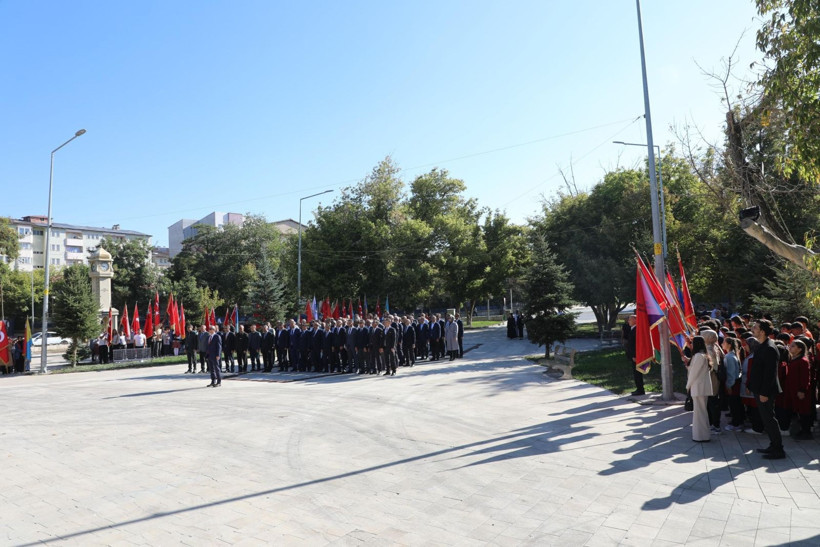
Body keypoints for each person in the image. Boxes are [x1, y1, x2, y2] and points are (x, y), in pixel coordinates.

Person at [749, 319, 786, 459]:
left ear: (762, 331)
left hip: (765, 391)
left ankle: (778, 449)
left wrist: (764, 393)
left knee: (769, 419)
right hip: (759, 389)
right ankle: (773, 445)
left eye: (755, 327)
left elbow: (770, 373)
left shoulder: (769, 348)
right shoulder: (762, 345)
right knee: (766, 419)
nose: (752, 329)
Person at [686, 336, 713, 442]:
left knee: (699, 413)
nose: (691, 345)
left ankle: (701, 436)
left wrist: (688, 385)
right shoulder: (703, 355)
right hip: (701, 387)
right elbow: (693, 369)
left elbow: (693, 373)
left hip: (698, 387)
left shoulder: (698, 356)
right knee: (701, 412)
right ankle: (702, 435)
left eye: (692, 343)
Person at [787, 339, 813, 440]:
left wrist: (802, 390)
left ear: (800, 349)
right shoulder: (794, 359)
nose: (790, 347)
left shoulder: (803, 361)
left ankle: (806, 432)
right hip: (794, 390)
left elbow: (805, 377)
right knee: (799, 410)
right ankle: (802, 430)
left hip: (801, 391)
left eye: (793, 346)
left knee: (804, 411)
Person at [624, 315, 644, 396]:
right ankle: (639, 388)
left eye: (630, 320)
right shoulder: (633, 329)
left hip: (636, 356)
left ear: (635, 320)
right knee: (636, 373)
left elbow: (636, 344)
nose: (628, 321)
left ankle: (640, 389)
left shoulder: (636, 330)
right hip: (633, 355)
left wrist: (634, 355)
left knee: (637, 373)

═══

WHAT NEEDS TO BE DONE — Exactly as written, set down each line of the records, leaving out the pictures.

ANSWER TO THE PROBLEM —
Body keypoints for each person in the image. Boxes are [x1, y1, x2, y2] and points are (x, y), in pixel coordinates.

Person at [749, 319, 786, 459]:
left ear: (762, 331)
left hip: (765, 391)
left ankle: (778, 449)
left wrist: (764, 393)
left knee: (769, 419)
right hip: (759, 389)
right ankle: (773, 445)
left eye: (755, 327)
left elbow: (770, 373)
left shoulder: (769, 348)
right shoulder: (762, 345)
right knee: (766, 419)
nose: (752, 329)
Person at [686, 336, 713, 442]:
left knee: (699, 413)
nose: (691, 345)
left ankle: (701, 436)
left wrist: (688, 385)
right shoulder: (703, 355)
right hip: (701, 387)
right elbow: (693, 369)
left elbow: (693, 373)
left hip: (698, 387)
left shoulder: (698, 356)
right knee: (701, 412)
right ankle: (702, 435)
left eye: (692, 343)
Person at [787, 339, 813, 440]:
left wrist: (802, 390)
left ear: (800, 349)
right shoulder: (794, 359)
nose: (790, 347)
left shoulder: (803, 361)
left ankle: (806, 432)
right hip: (794, 390)
left elbow: (805, 377)
right knee: (799, 410)
right ankle: (802, 430)
left hip: (801, 391)
left eye: (793, 346)
left knee: (804, 411)
Person at [624, 315, 644, 396]:
right ankle: (639, 388)
left eye: (630, 320)
right shoulder: (633, 329)
left hip: (636, 356)
left ear: (635, 320)
right knee: (636, 373)
left elbow: (636, 344)
nose: (628, 321)
left ankle: (640, 389)
left shoulder: (636, 330)
right hip: (633, 355)
left wrist: (634, 355)
left knee: (637, 373)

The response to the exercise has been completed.